Social Construction
Contextual Quote
"Philip K. Dick, the science-fiction writer, described reality as “that which, when you stop believing in it, doesn’t go away.” But he also asked, “If reality differs from person to person, can we speak of reality singular, or shouldn’t we really be talking about plural realities?” This is where social construction of reality differs from merely idiosyncratic perception. In their definitive work on the subject, The Social Construction of Reality, the sociologists Peter Berger and Thomas Luckmann emphasize “intersubjectivity” or shared perceptions as a means by which reality is constructed. Thus a corollary to Dick’s definition of reality is that a social consensus doesn’t go away when you personally stop believing in it.

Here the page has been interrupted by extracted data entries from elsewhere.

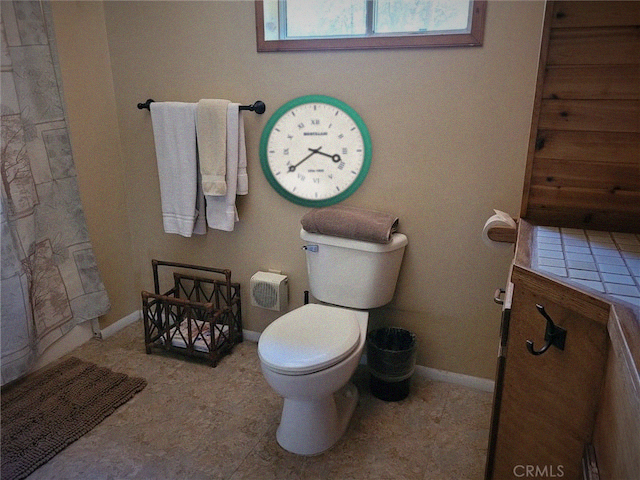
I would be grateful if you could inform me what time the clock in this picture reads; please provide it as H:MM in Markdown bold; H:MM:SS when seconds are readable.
**3:39**
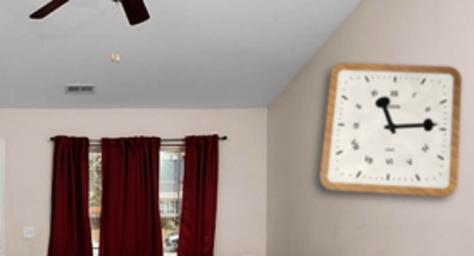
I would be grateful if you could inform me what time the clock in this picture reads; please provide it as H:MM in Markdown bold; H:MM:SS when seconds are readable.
**11:14**
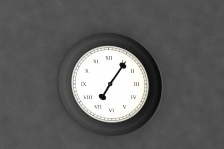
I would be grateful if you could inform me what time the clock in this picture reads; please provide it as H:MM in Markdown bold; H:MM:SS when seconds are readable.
**7:06**
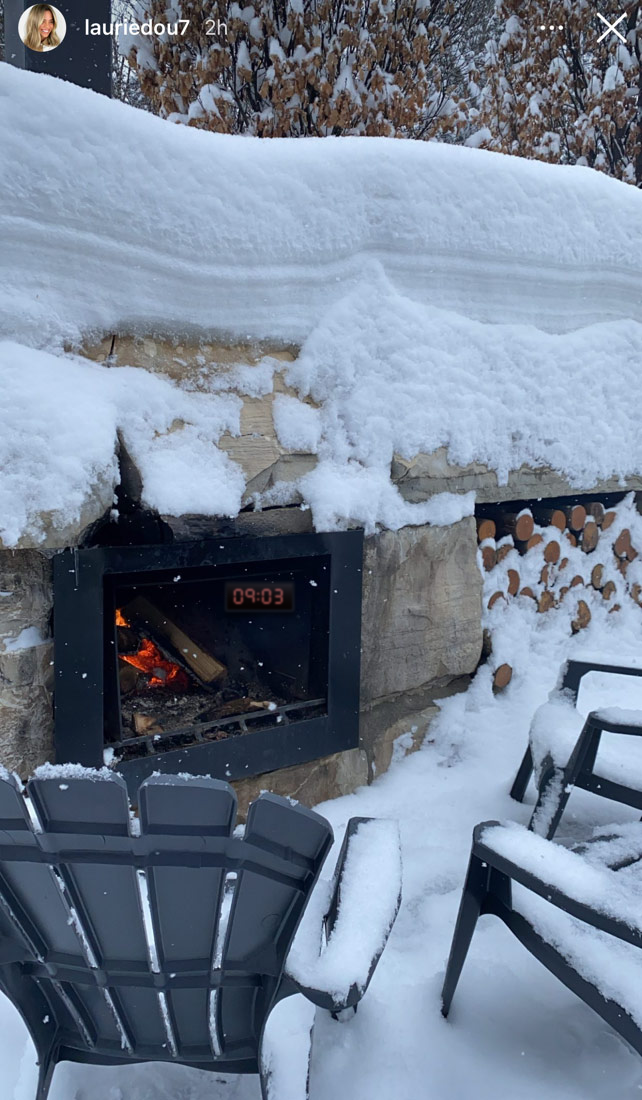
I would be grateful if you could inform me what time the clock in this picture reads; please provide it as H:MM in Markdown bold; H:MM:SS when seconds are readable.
**9:03**
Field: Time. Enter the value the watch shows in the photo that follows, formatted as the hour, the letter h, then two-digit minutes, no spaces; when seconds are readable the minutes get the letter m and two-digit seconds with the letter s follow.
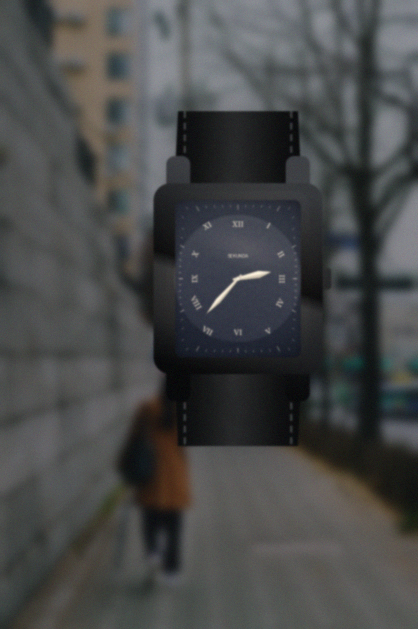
2h37
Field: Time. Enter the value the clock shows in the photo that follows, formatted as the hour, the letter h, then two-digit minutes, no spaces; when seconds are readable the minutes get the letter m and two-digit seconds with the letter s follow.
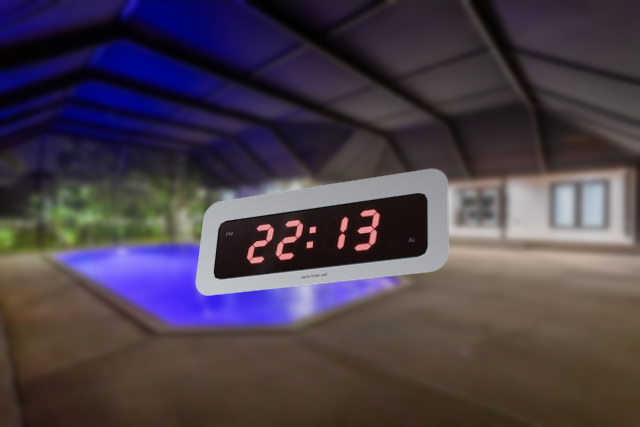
22h13
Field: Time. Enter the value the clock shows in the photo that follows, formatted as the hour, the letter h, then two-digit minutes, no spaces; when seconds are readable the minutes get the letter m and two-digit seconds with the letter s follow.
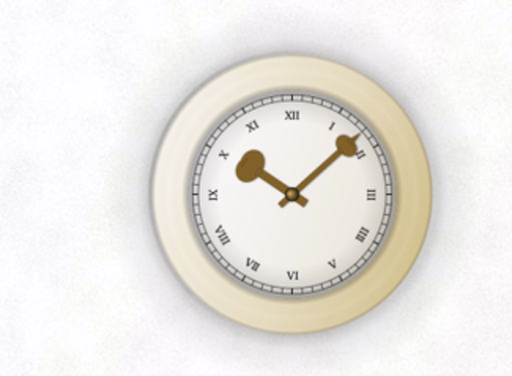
10h08
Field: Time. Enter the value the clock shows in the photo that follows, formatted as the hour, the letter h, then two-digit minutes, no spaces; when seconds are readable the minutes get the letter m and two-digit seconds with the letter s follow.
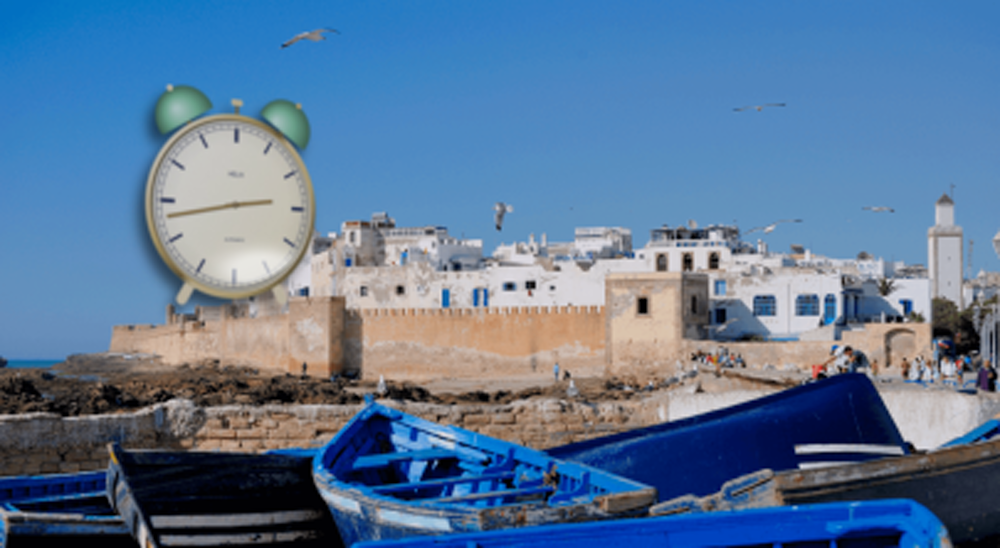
2h43
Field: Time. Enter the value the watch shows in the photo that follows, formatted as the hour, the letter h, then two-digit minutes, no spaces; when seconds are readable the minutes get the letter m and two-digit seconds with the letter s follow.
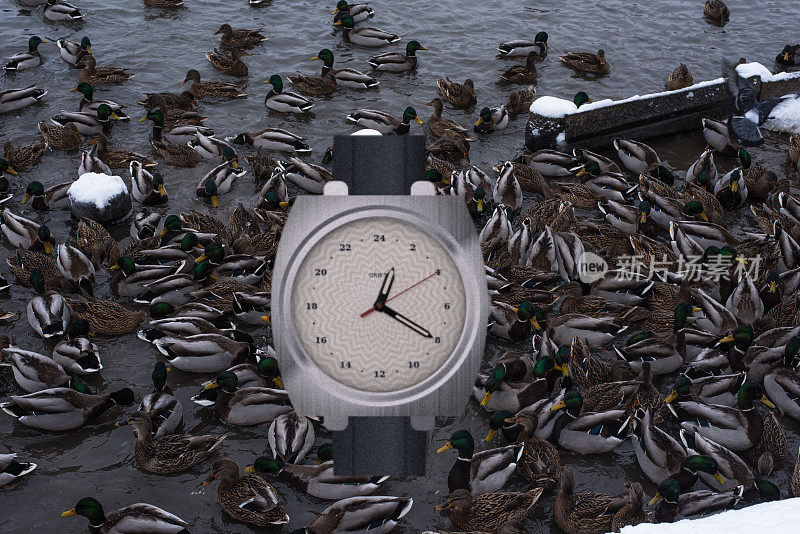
1h20m10s
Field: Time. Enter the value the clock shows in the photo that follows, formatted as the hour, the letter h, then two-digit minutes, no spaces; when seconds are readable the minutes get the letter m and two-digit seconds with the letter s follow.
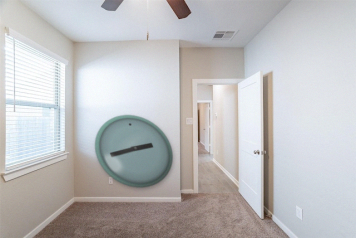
2h43
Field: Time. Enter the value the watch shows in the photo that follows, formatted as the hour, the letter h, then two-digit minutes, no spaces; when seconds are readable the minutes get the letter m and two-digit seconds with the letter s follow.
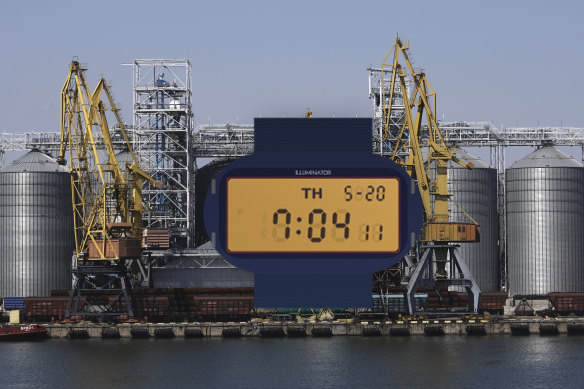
7h04m11s
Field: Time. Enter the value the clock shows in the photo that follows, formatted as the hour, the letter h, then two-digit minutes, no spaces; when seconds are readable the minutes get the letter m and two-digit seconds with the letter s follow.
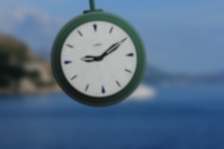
9h10
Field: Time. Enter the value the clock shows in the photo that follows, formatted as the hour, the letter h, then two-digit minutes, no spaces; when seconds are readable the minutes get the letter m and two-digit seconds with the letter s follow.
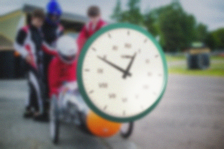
12h49
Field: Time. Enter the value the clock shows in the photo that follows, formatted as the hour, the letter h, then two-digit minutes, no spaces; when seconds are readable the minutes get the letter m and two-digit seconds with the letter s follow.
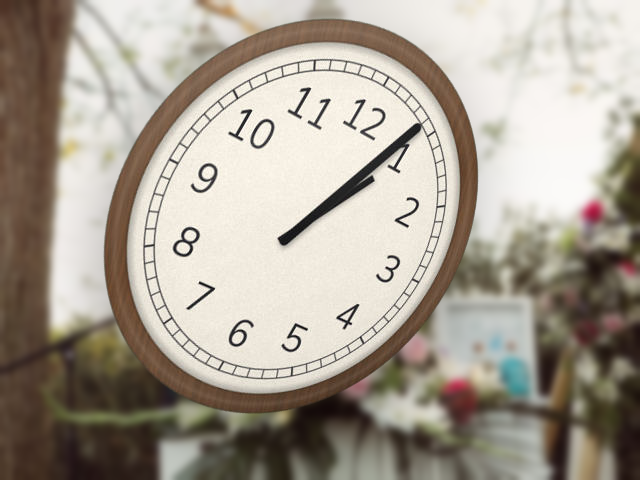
1h04
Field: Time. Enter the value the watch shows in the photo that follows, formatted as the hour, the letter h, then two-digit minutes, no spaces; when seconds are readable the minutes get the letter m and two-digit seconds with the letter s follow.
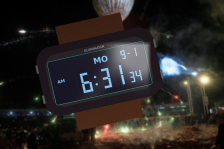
6h31m34s
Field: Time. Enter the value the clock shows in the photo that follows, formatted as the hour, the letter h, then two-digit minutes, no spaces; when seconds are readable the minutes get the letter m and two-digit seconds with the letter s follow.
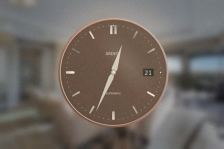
12h34
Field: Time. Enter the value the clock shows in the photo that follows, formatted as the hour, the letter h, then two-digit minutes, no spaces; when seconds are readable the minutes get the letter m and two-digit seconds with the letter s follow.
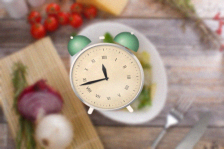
11h43
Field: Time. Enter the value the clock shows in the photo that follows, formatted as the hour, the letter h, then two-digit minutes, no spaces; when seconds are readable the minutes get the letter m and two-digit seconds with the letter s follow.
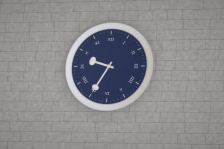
9h35
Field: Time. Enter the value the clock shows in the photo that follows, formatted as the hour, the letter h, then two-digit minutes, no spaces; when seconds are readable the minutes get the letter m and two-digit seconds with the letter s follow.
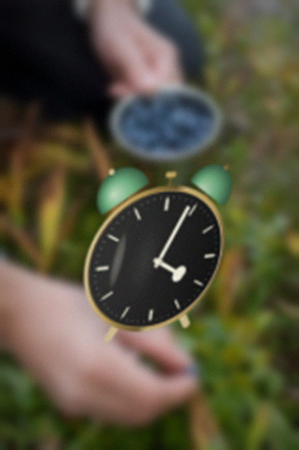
4h04
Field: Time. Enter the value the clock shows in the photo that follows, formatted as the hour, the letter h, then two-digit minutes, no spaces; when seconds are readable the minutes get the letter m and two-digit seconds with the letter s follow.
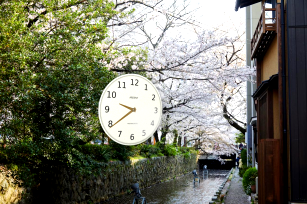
9h39
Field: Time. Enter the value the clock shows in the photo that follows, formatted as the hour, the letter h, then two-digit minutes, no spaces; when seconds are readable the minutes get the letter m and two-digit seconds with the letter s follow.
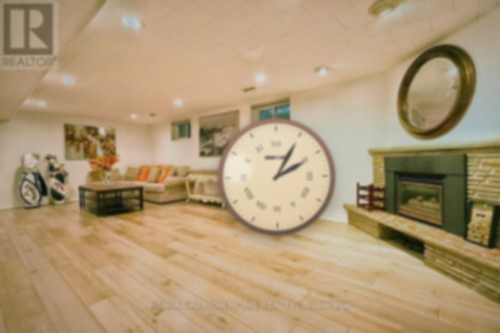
2h05
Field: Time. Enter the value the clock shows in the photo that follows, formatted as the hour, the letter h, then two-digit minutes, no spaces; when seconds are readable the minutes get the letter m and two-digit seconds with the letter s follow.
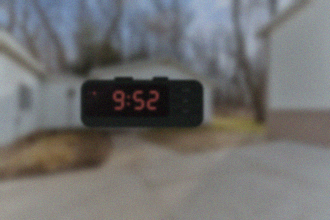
9h52
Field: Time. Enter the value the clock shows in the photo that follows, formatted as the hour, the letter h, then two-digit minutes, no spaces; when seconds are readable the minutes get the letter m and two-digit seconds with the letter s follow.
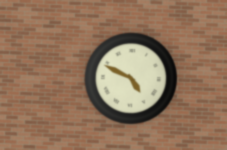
4h49
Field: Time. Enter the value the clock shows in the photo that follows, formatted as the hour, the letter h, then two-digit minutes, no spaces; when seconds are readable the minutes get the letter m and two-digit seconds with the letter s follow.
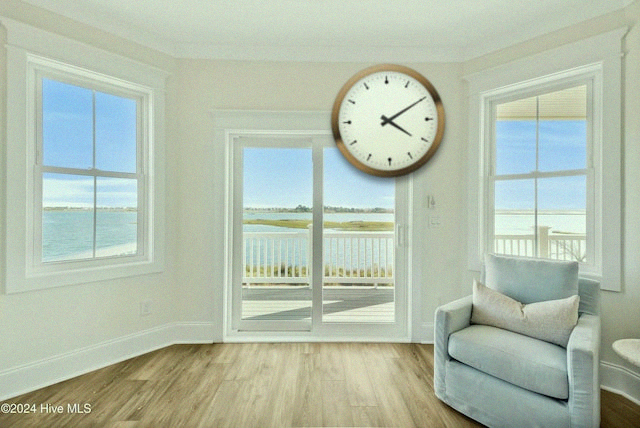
4h10
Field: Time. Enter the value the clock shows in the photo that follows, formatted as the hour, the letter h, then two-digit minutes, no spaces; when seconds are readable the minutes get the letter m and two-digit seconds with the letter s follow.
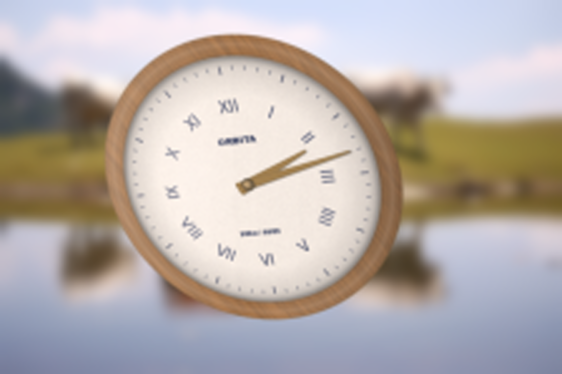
2h13
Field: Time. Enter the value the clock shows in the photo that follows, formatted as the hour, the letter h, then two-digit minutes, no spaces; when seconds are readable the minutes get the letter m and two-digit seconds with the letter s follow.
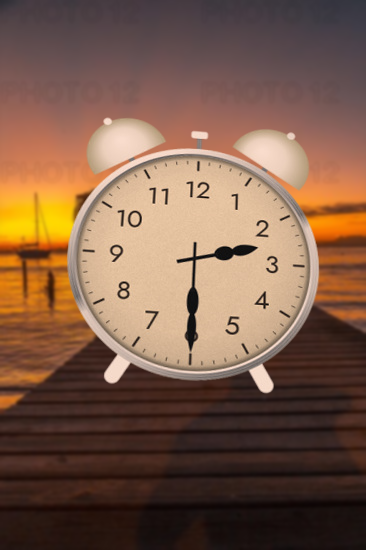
2h30
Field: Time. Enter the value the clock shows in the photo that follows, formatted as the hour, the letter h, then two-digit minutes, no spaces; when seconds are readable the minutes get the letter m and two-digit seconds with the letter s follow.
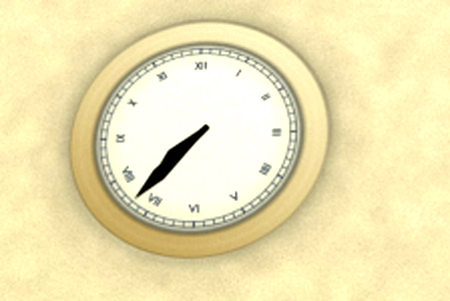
7h37
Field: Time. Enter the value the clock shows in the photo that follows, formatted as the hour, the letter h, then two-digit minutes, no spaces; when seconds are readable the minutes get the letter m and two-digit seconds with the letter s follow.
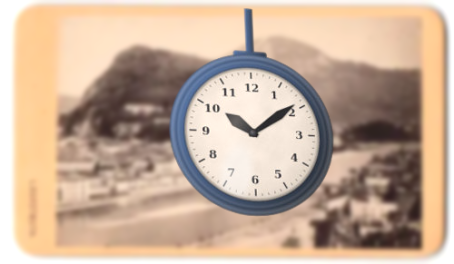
10h09
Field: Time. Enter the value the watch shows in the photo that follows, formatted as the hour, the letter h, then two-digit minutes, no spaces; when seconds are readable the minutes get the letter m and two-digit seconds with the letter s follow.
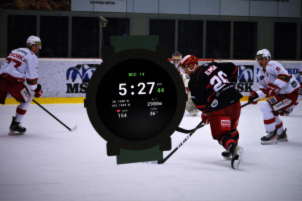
5h27
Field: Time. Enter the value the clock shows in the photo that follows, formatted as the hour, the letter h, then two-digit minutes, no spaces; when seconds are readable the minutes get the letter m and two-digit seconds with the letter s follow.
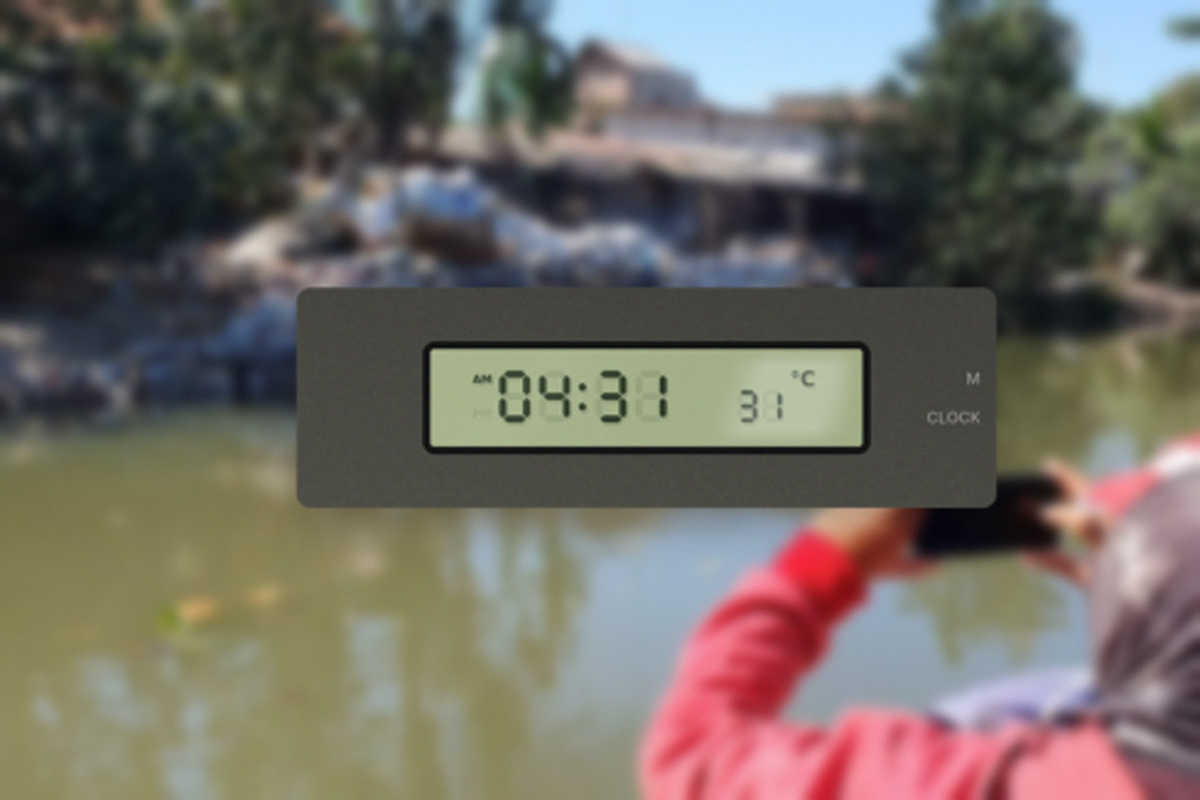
4h31
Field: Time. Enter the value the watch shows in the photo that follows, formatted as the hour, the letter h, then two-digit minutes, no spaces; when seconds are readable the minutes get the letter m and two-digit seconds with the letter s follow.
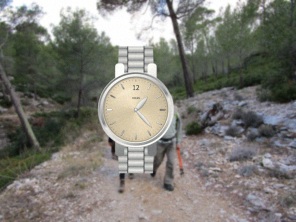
1h23
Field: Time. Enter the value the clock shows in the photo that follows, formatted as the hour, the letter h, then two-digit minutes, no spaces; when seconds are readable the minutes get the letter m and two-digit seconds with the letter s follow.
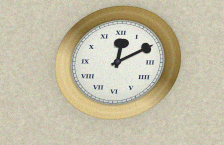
12h10
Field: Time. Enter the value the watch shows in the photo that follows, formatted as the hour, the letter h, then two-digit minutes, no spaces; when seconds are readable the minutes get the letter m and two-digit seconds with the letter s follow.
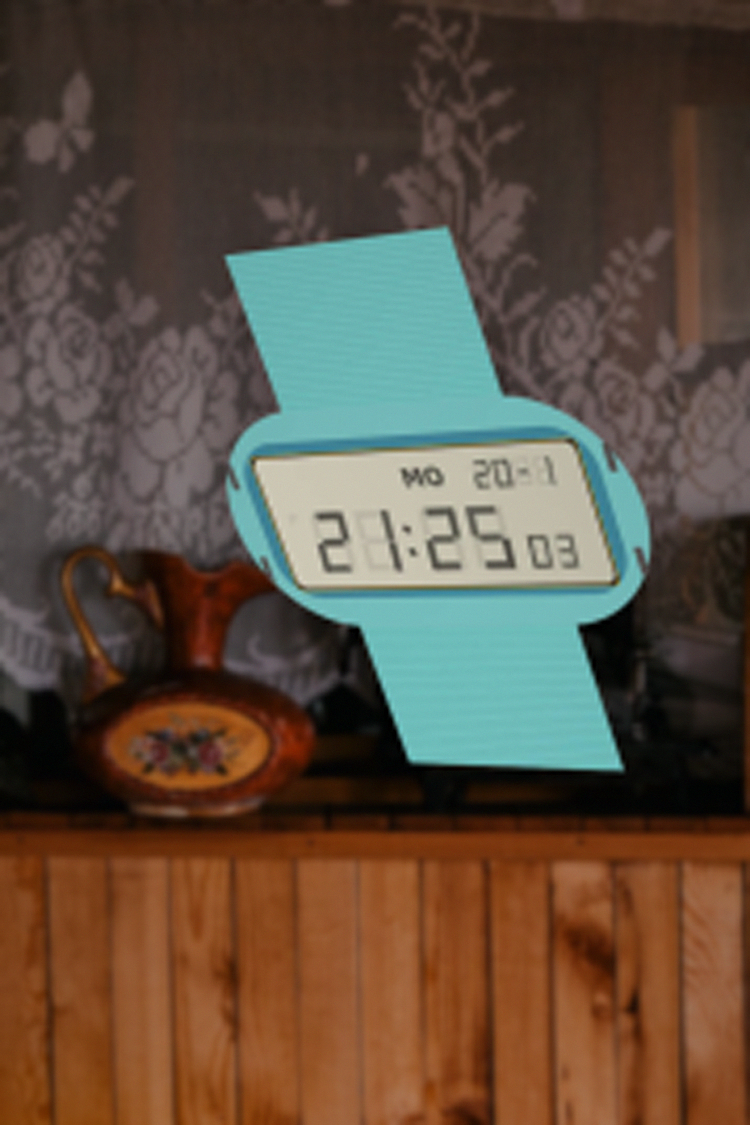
21h25m03s
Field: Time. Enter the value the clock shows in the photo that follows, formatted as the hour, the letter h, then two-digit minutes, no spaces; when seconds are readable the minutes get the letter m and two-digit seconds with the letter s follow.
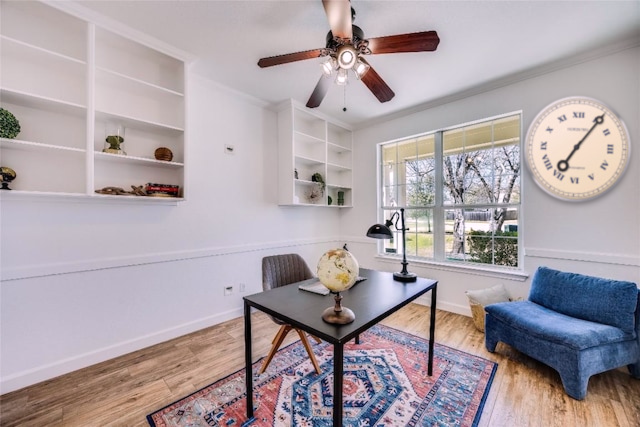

Material reality matters, but so does social consensus. If I do not believe in gravity, I will still plummet to my death upon walking off a cliff. A similar fate may await me if I, as a non-believer in Islam, conspicuously blaspheme against Allah and his prophet on a visit to Pakistan. If I, alone among all the members of my paleolithic Amazonian tribe, understand modern genetics, it is still in my interests to encourage my friends who share the tribe’s consensus belief in partible paternity to sleep with my pregnant wife and thereby neither seem like a mate-guarding weirdo nor deny my future child the social support of several co-fathers. That is, what I personally believe matters less than what we collectively believe. There is an interesting tension when our collective beliefs only partially mesh with material reality."